§ **Data**:

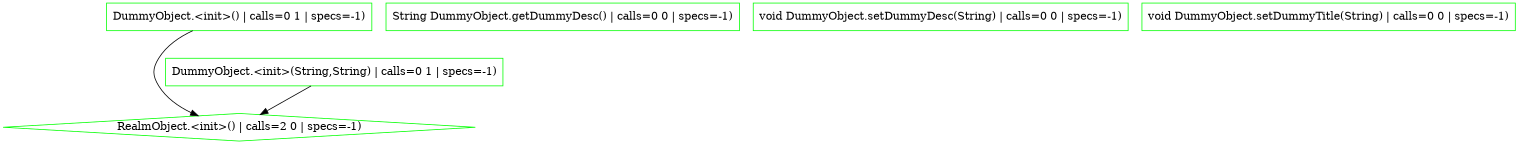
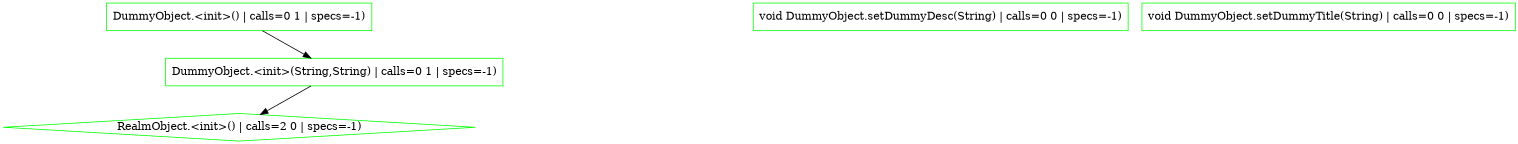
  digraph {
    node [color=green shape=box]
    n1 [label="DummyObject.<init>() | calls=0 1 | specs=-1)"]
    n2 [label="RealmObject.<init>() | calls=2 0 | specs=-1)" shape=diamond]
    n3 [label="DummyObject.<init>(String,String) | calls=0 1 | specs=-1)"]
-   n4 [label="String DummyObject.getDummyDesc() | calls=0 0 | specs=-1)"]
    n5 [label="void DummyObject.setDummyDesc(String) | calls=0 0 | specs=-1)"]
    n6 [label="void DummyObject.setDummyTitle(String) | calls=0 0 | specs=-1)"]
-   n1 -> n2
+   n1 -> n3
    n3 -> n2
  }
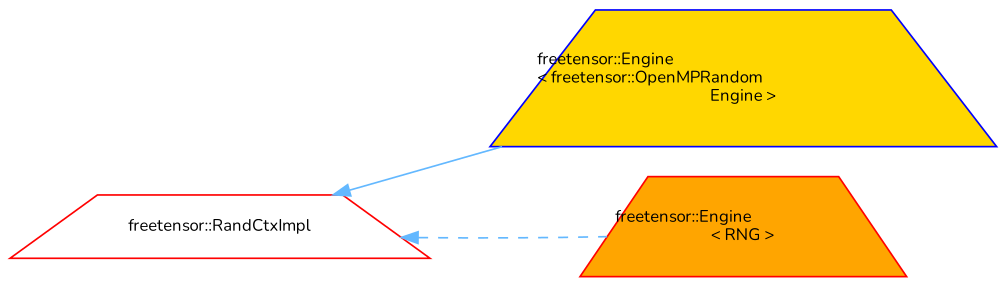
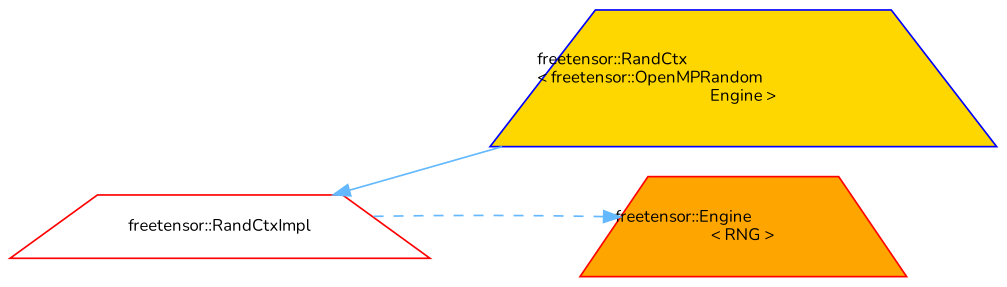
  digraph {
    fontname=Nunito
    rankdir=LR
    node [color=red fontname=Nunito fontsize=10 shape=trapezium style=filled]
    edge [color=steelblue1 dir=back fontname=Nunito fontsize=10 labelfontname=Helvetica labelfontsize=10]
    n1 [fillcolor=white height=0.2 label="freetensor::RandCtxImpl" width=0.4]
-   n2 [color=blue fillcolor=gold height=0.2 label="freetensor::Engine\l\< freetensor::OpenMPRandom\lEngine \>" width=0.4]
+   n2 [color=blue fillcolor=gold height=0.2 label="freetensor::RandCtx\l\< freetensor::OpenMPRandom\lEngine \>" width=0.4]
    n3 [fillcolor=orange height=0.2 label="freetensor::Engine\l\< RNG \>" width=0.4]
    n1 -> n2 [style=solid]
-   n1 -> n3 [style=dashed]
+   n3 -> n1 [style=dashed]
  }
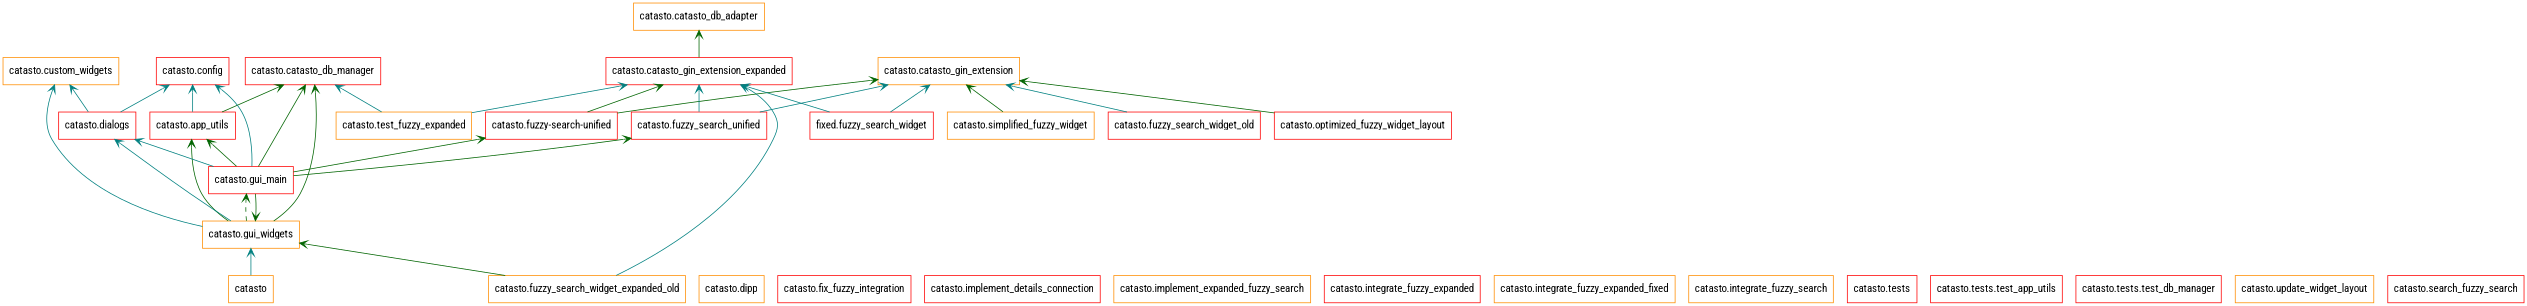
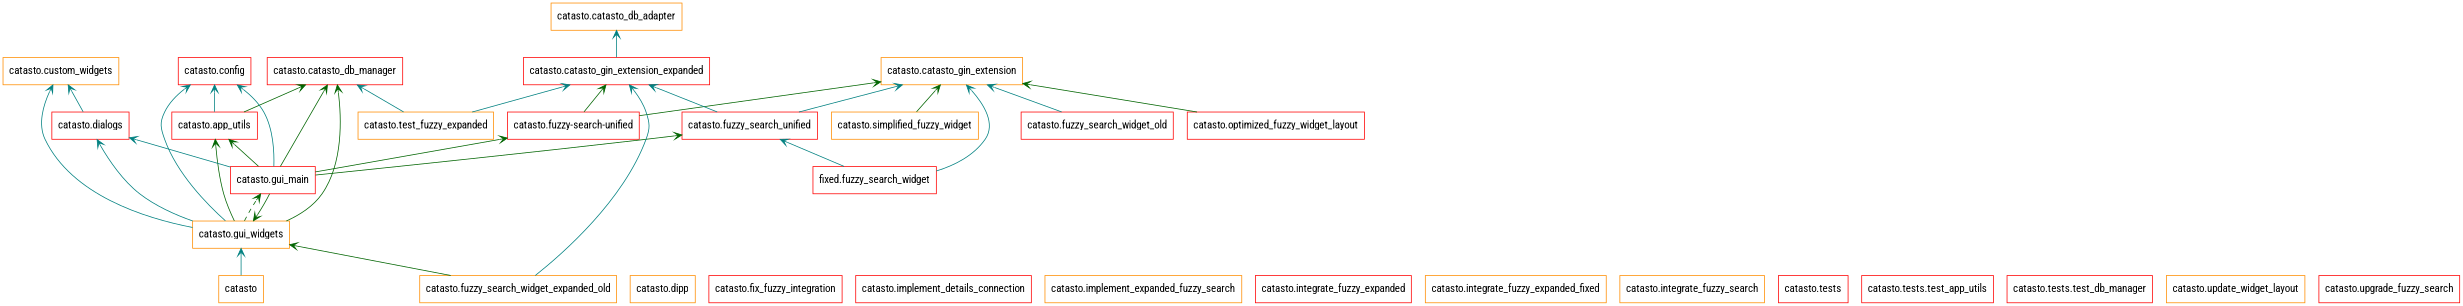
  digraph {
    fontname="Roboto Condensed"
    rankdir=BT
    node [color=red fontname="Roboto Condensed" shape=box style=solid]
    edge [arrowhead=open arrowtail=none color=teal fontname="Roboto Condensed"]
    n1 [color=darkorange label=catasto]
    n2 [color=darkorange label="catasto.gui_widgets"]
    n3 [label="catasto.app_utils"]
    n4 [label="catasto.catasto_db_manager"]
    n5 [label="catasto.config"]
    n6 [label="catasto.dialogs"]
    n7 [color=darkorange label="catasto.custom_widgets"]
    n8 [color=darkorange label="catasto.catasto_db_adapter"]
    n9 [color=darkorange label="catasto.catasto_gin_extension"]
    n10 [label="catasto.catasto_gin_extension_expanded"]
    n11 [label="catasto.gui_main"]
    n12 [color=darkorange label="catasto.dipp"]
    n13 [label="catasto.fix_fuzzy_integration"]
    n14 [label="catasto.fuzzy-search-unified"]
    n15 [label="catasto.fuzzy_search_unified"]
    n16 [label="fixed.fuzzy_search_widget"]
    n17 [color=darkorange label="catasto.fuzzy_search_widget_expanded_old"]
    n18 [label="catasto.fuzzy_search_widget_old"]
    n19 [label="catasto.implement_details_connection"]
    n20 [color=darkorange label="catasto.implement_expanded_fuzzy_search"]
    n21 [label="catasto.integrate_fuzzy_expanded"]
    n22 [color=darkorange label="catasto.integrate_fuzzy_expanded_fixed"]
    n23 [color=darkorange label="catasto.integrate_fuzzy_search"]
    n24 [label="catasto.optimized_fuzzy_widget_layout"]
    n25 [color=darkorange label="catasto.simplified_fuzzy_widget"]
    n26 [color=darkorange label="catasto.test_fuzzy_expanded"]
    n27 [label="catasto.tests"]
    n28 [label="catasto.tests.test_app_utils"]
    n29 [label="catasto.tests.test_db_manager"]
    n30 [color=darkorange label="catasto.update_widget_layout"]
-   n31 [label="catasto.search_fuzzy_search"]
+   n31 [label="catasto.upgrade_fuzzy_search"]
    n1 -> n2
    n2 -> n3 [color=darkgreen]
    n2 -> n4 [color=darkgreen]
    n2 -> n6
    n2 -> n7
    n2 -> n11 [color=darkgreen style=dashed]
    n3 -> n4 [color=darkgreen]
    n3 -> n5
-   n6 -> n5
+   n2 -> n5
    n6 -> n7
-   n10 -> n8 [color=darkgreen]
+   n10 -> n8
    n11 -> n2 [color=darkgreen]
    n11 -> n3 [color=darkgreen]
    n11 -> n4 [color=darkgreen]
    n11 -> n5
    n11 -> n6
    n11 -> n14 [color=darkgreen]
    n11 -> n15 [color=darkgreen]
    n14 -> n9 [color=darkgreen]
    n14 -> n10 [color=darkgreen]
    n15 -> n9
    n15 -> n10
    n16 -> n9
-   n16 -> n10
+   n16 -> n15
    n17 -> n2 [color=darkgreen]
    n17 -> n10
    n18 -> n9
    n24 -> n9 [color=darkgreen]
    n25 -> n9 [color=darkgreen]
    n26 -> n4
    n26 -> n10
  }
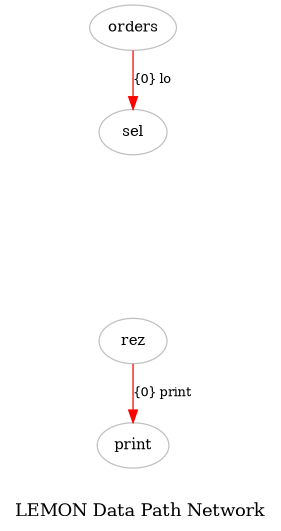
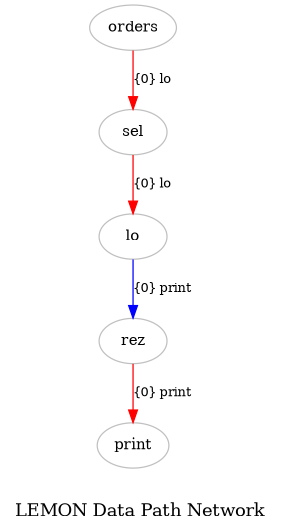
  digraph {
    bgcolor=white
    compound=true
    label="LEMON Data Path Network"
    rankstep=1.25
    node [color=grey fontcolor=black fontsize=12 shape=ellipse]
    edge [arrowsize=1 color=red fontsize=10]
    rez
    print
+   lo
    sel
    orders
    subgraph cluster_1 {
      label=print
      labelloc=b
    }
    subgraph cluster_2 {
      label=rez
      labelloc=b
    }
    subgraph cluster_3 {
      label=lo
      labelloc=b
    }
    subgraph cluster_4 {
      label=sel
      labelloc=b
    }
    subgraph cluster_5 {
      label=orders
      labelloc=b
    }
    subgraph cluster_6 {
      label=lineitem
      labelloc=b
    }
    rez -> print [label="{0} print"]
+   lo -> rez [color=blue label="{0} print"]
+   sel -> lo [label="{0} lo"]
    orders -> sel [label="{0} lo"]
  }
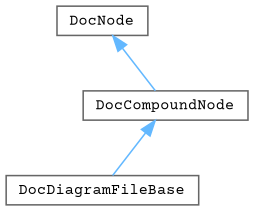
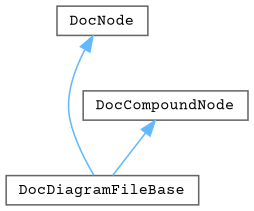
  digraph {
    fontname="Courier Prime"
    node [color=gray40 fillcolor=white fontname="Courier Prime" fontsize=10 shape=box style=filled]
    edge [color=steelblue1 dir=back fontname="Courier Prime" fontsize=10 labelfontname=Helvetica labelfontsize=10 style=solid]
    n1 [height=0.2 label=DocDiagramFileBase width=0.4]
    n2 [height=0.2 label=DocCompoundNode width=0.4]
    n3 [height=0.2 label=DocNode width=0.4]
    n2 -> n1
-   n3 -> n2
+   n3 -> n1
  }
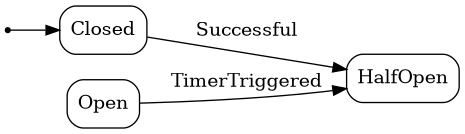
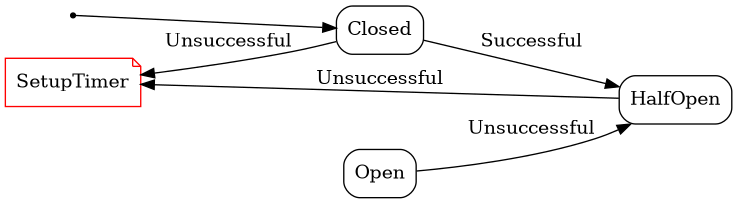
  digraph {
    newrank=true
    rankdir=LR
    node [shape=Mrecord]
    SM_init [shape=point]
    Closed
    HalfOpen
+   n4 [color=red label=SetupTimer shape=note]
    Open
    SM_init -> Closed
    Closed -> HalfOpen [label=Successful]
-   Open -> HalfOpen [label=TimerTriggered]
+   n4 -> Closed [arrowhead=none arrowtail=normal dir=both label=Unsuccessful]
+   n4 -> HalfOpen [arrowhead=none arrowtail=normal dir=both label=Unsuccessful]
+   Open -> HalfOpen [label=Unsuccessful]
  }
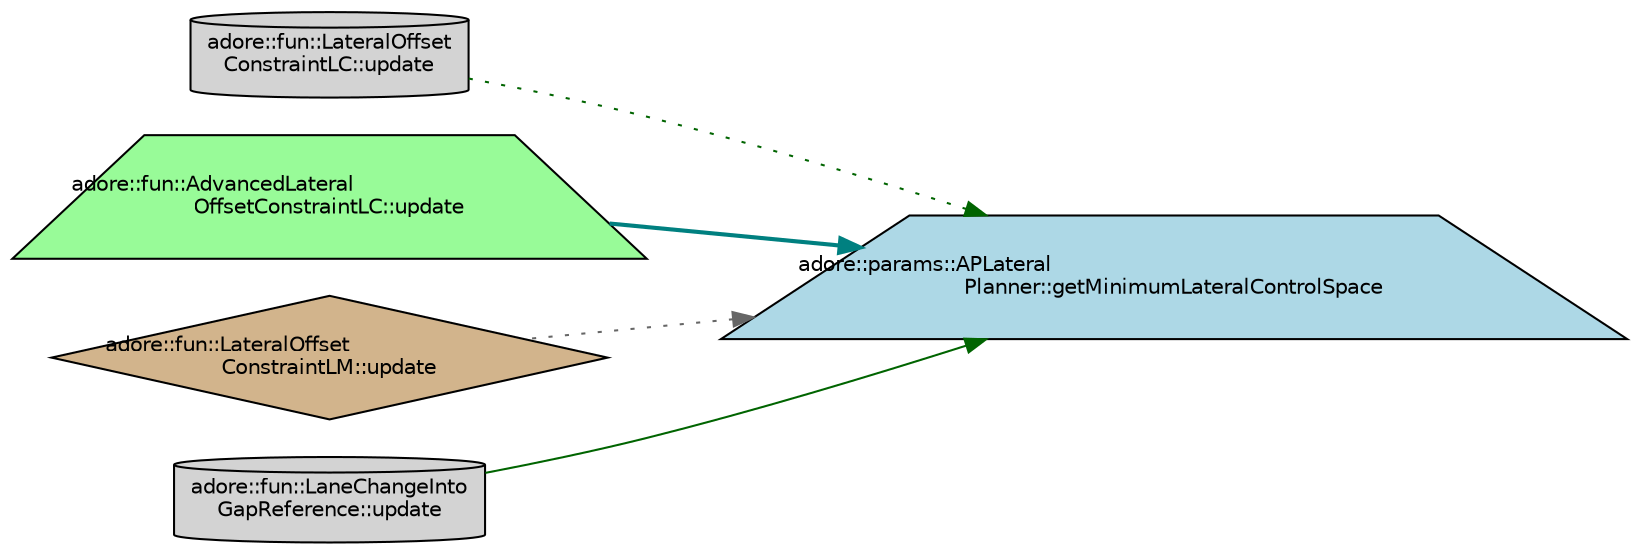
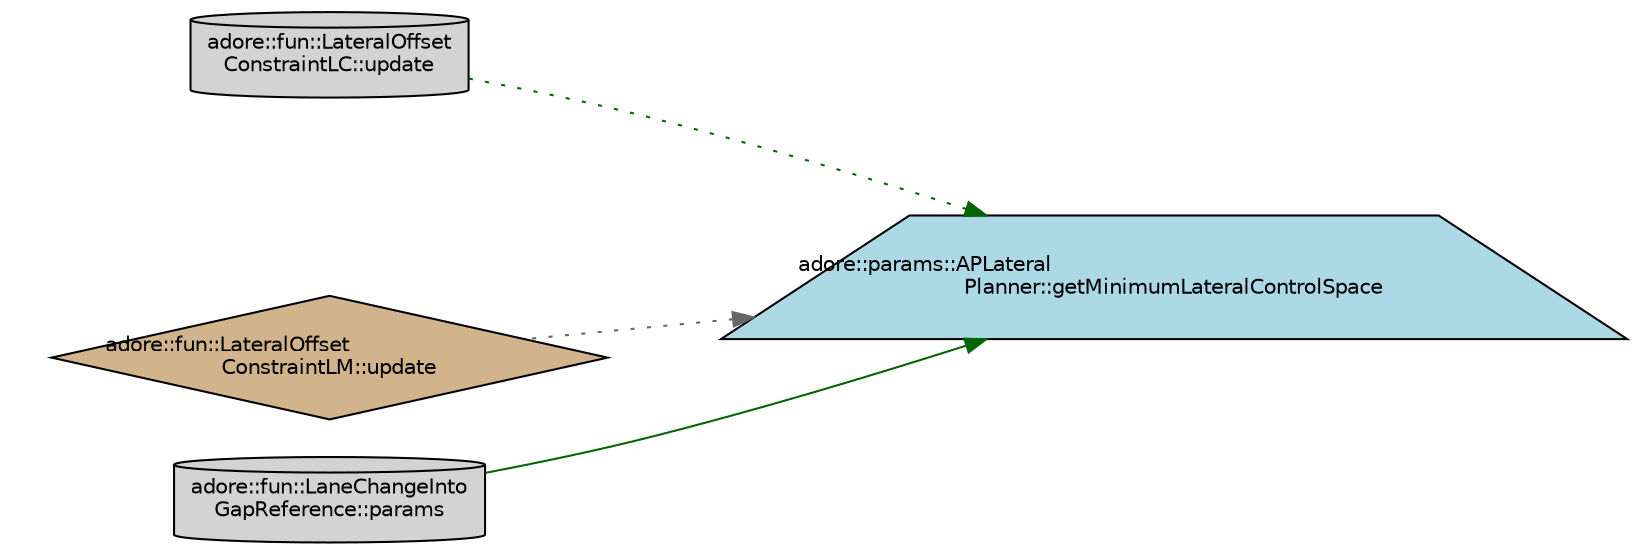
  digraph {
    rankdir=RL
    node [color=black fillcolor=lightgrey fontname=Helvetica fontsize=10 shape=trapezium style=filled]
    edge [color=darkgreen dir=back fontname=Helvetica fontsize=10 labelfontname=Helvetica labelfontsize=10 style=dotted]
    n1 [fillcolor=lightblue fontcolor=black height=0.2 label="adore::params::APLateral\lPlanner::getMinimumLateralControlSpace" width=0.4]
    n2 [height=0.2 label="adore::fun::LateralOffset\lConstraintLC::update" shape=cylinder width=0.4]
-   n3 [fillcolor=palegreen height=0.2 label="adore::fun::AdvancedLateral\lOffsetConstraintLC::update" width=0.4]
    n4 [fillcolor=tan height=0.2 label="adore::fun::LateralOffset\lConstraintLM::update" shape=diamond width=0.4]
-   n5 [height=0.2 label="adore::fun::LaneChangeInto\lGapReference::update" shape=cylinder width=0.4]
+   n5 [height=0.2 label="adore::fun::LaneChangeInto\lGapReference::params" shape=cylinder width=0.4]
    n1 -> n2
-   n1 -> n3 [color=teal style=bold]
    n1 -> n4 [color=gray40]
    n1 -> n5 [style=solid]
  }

§ **Task instructions**: Count the lines in the entries above that contain the string "void", with case significant. Reply with the number alone.

§ **Result of the exercise**: 2